**Tarefa curta**
Segundo o trecho sobre os karajá, em que ano o ritxoko recebeu o título de patrimônio cultural do Brasil?

**Trecho do texto**

———

Além das margens

Expandir o alcance das ações humanitárias entre os povos indígenas requer mais pessoas dispostas a colaborar

Nas margens do rio Araguaia, no coração do Brasil, encontra-se a divisa entre os estados do Mato Grosso e Tocantins. De um lado, está a cidade de São Felix do Araguaia (MT), do outro, a Ilha do Bananal, a maior ilha fluvial do mundo. Nessa região, reside a comunidade indígena karajá. Apesar do longo convívio com outras culturas, essa etnia preserva seus costumes tradicionais, como a língua nativa, o ritxoko (boneca de cerâmica), que em 2012 recebeu o título de patrimônio cultural do Brasil, as pescarias familiares, o artesanato em madeira e as pinturas corporais, como os característicos círculos na face que os identificam.

No último século, os povos indígenas que vivem na região do Araguaia têm sofrido os impactos da ocupação e influência de pessoas que trouxeram álcool, drogas e outras adversidades às aldeias.

De acordo com o Distrito Sanitário Especial Indígena (DSEI), a violência contra as mulheres aumentou 73% nos últimos anos. Já um relatório do Ministério da Saúde, publicado em 2017, mostrou que 44,8% dos suicídios entre os povos indígenas envolviam crianças, adolescentes e jovens na faixa dos 10 aos 19 anos. Líderes da etnia karajá, organizações governamentais de saúde e educação, associações de base comunitária, bem como membros e líderes da Igreja Adventista na região Centro-Oeste do país, têm mostrado preocupação diante dos números e da falta de perspectiva da juventude indígena.

Para Rafaela Reis, coordenadora do núcleo da Adra para a região do Araguaia, os indicadores evidenciam a extrema vulnerabilidade dos adolescentes indígenas. Por isso, a agência humanitária adventista voltou a atuar com novos projetos na região. “A Adra e a comunidade têm trabalhado em conjunto. Todos os projetos têm como base a comunidade. É crucial que compreendamos suas necessidades e respeitemos sua cultura, a fim de fundamentar e implementar os projetos com sucesso”, ressalta.

Labé Kàlàriki Idjawaru Karajá é o coordenador do Distrito Sanitário Especial Indígena – Araguaia. Ele reconhece que essa colaboração tem trazido benefícios para as comunidades nativas. “Os projetos em andamento são muito significativos, especialmente para a juventude. Espero que essa parceria perdure, para que possamos colher ainda mais resultados positivos.”

NOVOS PROJETOS

Em 2022, na Ilha do Bananal, o núcleo da Adra no Araguaia deu início ao projeto “Awire”, em parceria com a Educação Indígena da Secretaria de Estado da Educação do Tocantins (Seduc-TO). Voltada para crianças e adolescentes, a iniciativa promove atividades socioeducativas com o objetivo de proporcionar conhecimento e desenvolvimento, afastando, assim, as novas gerações do álcool, das drogas e reduzindo a evasão escolar, entre outras vulnerabilidades. Para Raquel Xandiari, diretora da escola indígena Maluá, a mudança é perceptível. “Por meio do projeto, os alunos começaram a se desenvolver mais e perder a timidez. Eles não se expressavam, guardavam os sentimentos. Agora eles os expressam livremente”, destaca. O projeto conta com profissionais das áreas de saúde e educação.

———

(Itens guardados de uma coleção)
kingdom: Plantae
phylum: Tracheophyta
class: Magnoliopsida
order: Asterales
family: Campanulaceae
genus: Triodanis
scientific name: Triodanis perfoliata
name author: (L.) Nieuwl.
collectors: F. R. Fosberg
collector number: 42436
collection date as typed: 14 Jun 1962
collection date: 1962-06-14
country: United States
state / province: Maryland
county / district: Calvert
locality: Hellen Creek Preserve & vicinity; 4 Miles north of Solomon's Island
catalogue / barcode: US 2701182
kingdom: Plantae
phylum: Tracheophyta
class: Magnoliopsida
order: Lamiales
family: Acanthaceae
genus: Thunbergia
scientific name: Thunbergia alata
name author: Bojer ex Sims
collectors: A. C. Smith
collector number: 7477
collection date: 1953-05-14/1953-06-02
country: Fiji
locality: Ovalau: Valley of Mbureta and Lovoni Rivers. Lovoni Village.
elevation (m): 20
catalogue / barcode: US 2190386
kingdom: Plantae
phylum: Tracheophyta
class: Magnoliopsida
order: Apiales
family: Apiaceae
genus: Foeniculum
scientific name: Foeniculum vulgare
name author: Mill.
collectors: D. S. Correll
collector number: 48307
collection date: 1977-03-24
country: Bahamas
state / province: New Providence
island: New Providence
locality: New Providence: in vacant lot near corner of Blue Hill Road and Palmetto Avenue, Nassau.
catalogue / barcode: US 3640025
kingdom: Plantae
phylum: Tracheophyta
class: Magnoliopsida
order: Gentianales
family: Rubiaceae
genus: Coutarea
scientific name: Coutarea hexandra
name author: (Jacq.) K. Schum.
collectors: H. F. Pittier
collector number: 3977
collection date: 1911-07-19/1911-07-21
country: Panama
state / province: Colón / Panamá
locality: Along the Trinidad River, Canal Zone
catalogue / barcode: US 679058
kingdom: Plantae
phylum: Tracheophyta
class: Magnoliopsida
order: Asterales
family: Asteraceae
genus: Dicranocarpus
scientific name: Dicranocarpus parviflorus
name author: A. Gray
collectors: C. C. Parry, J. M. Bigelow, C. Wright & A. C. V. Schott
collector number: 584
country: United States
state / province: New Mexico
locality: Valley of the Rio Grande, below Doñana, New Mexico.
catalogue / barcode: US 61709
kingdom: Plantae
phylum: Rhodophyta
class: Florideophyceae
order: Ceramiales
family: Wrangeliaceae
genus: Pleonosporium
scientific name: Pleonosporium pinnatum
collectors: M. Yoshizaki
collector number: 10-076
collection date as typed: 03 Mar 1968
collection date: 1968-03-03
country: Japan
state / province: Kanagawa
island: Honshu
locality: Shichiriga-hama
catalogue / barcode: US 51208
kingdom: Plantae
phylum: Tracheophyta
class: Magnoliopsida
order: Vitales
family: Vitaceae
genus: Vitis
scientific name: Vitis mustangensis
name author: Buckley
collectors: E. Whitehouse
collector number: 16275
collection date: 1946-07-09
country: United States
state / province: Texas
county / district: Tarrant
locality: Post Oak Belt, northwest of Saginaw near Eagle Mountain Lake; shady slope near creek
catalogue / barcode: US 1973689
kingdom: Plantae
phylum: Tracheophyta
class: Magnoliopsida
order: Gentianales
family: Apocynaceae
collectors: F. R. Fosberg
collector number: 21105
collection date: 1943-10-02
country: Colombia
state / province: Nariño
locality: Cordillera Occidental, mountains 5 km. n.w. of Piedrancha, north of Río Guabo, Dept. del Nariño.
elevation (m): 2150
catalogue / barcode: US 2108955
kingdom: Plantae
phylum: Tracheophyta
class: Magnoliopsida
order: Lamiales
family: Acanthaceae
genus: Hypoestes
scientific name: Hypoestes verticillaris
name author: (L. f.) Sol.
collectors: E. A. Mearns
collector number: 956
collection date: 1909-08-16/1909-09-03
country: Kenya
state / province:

———

**Resposta**
Em 2012.